Un meccanismo mentale che si fondeva con gli ingranaggi più remoti dell'essere, come una sorta di "salvezza", quando non si era a conoscenza del proprio destino.

Avevo bisogno di salvarmi, ma da sola non avrei mai potuto farcela. Necessitavo di qualcuno che lo facesse al posto mio.

Era il mio bicchiere di Whisky a farlo, lui mi aiutava.

Cercava di mettermi la testa apposto facendomela falsare ad occhi aperti, me la liberava, alleggeriva, non mi faceva star male ... ma l'effetto durava ben poco, il rimorso ti rosicava.

Tagliente e pungente ti forava dentro, peggio di una ferita carnale. Per quelle un rimedio ci sarebbe stato sempre, ma per quelle spirituali ... solo tu potevi trovare una medicina. E dai ricordi non si poteva sgattaiolare via... Sarebbero comparsi sempre come un tormento, avresti potuto disfartene per un po' ma poi sarebbero riemersi ugualmente per rodere più di prima.

E con la sua morte, con Louis, accadeva proprio questo!

Nel giornale erano tutti preoccupati per quella che poteva essere la mia condizione psichica, quasi post trauma.

Patricia cercava sempre di caricarmi sulle sue spalle e portarmi ovunque, ma non ci riusciva. Niall neanche con quei suoi balletti irlandesi poteva strapparmi una risata ed Harry, non mi faceva incavolare come al solito con quella sua mano lunga che finiva sul mio sedere accentuato da una gonna stretta.

Perfino io non potevo credere a tutto quel dispiacere e delusione che mi avevano così ingabbiato tanto da percorrermi nelle vene, che oramai non mi facevano sentire più niente.

Totale impassibilità.

I giorni sul calendario scorrevano, ma il risultato era sempre lo stesso. Erano le 15.00 ma io non ritornai dall'ufficio, non ero andata. Punto. Stavo lì, sola in quella pensione affacciata alla finestra.

Il panorama era praticamente differente. Sotto non c'era la rosticceria di Jerry, la roulotte e Louis con i suoi giornali a braccetto. Questa volta c'erano solo dei cipressi che nascondevano le salme del cimitero. E in quel cimitero c'era proprio lui.

Generalmente, ci si lamenta sempre della monotonia che recita col passare del nostro quotidiano, ci si lamenta per delle stronzate, a volte troppo inutili, a cui diamo un'importanza esaltante.

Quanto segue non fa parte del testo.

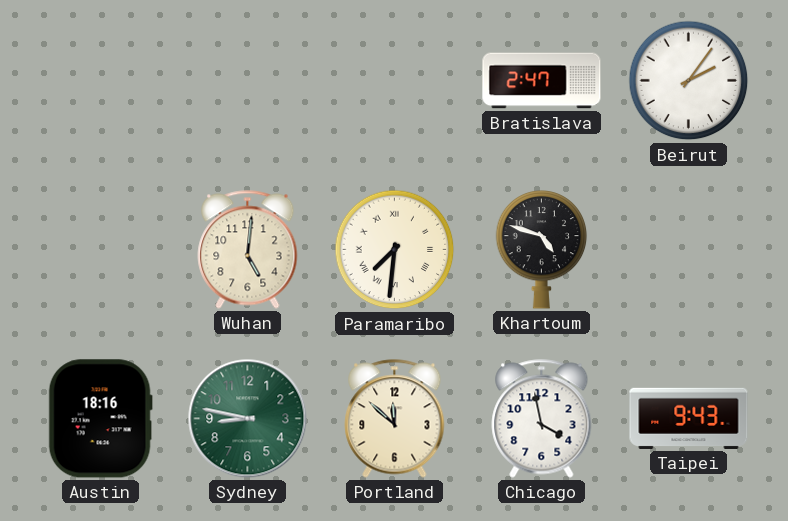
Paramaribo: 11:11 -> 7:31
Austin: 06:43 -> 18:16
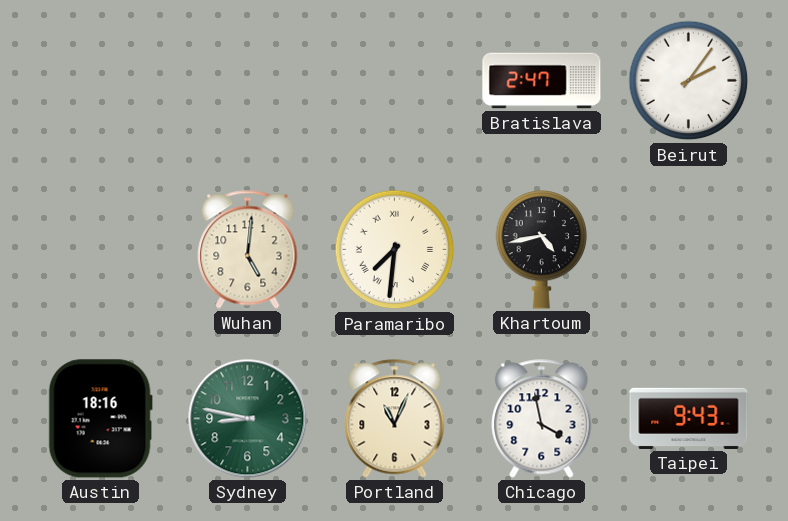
Khartoum: 4:48 -> 4:43
Portland: 11:52 -> 11:04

Il vero problema é che non ci rendiamo conto che quando il destino decide di ribellarsi, cambiando le carte in tavola, chissà per quale bizzarro motivo si torna a preferire nuovamente la nostra vecchia esistenza, quella tanto "noiosa e odiata".

Ed io ero tipo così in quel momento... Ero a riflettere su come spietato fosse stato il fato. Un giorno prima eri completamente felice e il giorno dopo, una parte di te se ne andava via.

Il vero problema è che la gente con le parole è sempre stata abile, molto.

Ci crediamo così sentimentalisti da dedicare a chiunque dediche del tipo quando hai bisogno conta su di me, o saró con te in ogni momento o peggio ancora, senza te non so che farei, non posso vivere!

Eppure mi sarebbe tanto piaciuto poter capire perché nonostante la tua mancanza queste persone riuscivano ad andare avanti e forse anche meglio, proprio senza te. Facile chiacchierare, facile sprecare parole al vento ... quando dicevo che senza Louis, il mio amico, non potevo stare, lo dicevo, ma per davvero. Tante promesse mai mantenute, più assenze nella nostra miserabile vita che presenze. Tutto a nostro discapito, tutto.